Copy each of the rows below, character for character, keeping every number, symbol and spacing unchanged.

+ + + + + + +

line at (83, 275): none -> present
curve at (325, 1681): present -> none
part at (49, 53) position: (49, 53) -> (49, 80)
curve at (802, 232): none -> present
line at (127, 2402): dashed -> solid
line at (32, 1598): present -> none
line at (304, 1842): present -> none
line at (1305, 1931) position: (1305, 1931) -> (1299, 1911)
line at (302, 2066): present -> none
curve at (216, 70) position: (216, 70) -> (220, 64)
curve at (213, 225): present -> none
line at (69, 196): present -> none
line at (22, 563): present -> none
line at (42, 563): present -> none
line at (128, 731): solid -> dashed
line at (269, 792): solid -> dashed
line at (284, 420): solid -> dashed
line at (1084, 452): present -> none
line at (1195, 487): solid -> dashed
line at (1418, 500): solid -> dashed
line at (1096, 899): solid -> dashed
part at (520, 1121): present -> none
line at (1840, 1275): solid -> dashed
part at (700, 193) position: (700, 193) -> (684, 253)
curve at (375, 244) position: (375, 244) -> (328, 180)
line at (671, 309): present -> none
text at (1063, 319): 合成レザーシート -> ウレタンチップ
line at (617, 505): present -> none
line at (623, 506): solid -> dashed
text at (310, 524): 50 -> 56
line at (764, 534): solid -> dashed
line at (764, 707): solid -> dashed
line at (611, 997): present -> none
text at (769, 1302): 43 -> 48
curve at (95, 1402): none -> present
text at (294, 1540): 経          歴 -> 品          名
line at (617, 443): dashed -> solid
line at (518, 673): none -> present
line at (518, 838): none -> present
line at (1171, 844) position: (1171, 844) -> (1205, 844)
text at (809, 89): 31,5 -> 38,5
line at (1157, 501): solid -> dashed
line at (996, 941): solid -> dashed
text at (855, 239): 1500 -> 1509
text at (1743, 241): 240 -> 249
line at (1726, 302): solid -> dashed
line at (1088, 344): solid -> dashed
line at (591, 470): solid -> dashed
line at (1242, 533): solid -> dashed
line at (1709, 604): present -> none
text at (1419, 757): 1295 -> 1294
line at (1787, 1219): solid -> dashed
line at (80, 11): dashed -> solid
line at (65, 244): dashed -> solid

+ + + + + + +

▶ [COMPLETED EXERCISE]:
line at (83, 275): none -> present
curve at (325, 1681): present -> none
part at (49, 53) position: (49, 53) -> (49, 80)
curve at (802, 232): none -> present
line at (127, 2402): dashed -> solid
line at (32, 1598): present -> none
line at (304, 1842): present -> none
line at (1305, 1931) position: (1305, 1931) -> (1299, 1911)
line at (302, 2066): present -> none
curve at (216, 70) position: (216, 70) -> (220, 64)
curve at (213, 225): present -> none
line at (69, 196): present -> none
line at (22, 563): present -> none
line at (42, 563): present -> none
line at (128, 731): solid -> dashed
line at (269, 792): solid -> dashed
line at (284, 420): solid -> dashed
line at (1084, 452): present -> none
line at (1195, 487): solid -> dashed
line at (1418, 500): solid -> dashed
line at (1096, 899): solid -> dashed
part at (520, 1121): present -> none
line at (1840, 1275): solid -> dashed
part at (700, 193) position: (700, 193) -> (684, 253)
curve at (375, 244) position: (375, 244) -> (328, 180)
line at (671, 309): present -> none
text at (1063, 319): 合成レザーシート -> ウレタンチップ
line at (617, 505): present -> none
line at (623, 506): solid -> dashed
text at (310, 524): 50 -> 56
line at (764, 534): solid -> dashed
line at (764, 707): solid -> dashed
line at (611, 997): present -> none
text at (769, 1302): 43 -> 48
curve at (95, 1402): none -> present
text at (294, 1540): 経          歴 -> 品          名
line at (617, 443): dashed -> solid
line at (518, 673): none -> present
line at (518, 838): none -> present
line at (1171, 844) position: (1171, 844) -> (1205, 844)
text at (809, 89): 31,5 -> 38,5
line at (1157, 501): solid -> dashed
line at (996, 941): solid -> dashed
text at (855, 239): 1500 -> 1509
text at (1743, 241): 240 -> 249
line at (1726, 302): solid -> dashed
line at (1088, 344): solid -> dashed
line at (591, 470): solid -> dashed
line at (1242, 533): solid -> dashed
line at (1709, 604): present -> none
text at (1419, 757): 1295 -> 1294
line at (1787, 1219): solid -> dashed
line at (80, 11): dashed -> solid
line at (65, 244): dashed -> solid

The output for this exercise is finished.